- _Saved entries_:
Segment Open

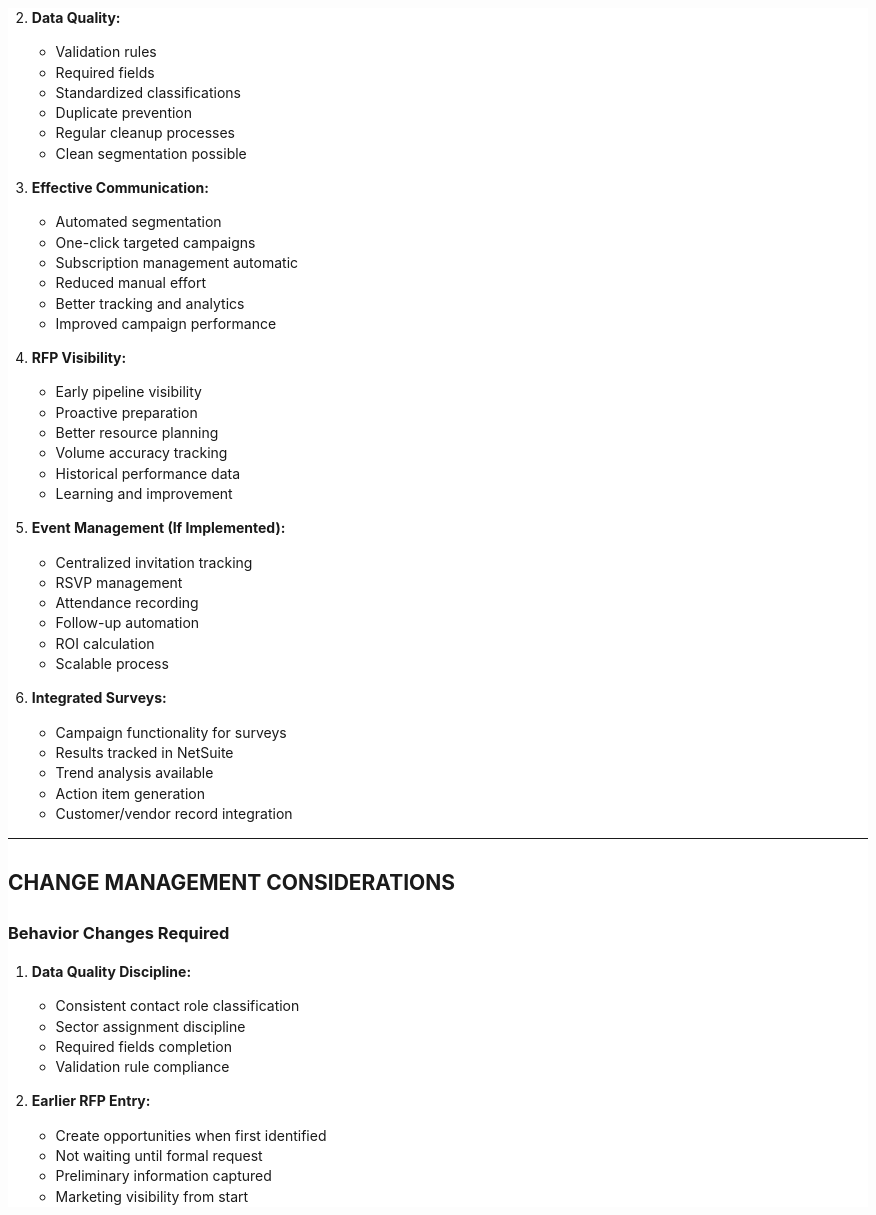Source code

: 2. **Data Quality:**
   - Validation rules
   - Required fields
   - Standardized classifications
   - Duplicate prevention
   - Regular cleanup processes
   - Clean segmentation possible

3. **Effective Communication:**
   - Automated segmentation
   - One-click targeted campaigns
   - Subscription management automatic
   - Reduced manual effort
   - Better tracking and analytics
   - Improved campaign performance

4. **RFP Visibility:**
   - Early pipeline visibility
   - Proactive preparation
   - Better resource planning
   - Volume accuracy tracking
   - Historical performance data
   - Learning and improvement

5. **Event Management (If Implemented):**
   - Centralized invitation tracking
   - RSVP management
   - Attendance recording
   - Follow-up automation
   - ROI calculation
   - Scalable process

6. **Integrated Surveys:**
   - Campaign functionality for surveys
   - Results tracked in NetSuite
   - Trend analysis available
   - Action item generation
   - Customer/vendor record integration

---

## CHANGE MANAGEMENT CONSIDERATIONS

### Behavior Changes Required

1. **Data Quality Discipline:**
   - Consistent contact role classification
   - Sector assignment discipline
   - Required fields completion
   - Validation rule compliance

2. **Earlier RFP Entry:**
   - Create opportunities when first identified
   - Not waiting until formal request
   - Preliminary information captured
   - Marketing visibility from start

Segment Closed

- _Your goal_:
Above are some records; copy exactly the lines from the one with "4. **RFP Visibility:**" through the one with "- Validation rule compliance", both included, and no others.

- _Exercise response_:
4. **RFP Visibility:**
   - Early pipeline visibility
   - Proactive preparation
   - Better resource planning
   - Volume accuracy tracking
   - Historical performance data
   - Learning and improvement

5. **Event Management (If Implemented):**
   - Centralized invitation tracking
   - RSVP management
   - Attendance recording
   - Follow-up automation
   - ROI calculation
   - Scalable process

6. **Integrated Surveys:**
   - Campaign functionality for surveys
   - Results tracked in NetSuite
   - Trend analysis available
   - Action item generation
   - Customer/vendor record integration

---

## CHANGE MANAGEMENT CONSIDERATIONS

### Behavior Changes Required

1. **Data Quality Discipline:**
   - Consistent contact role classification
   - Sector assignment discipline
   - Required fields completion
   - Validation rule compliance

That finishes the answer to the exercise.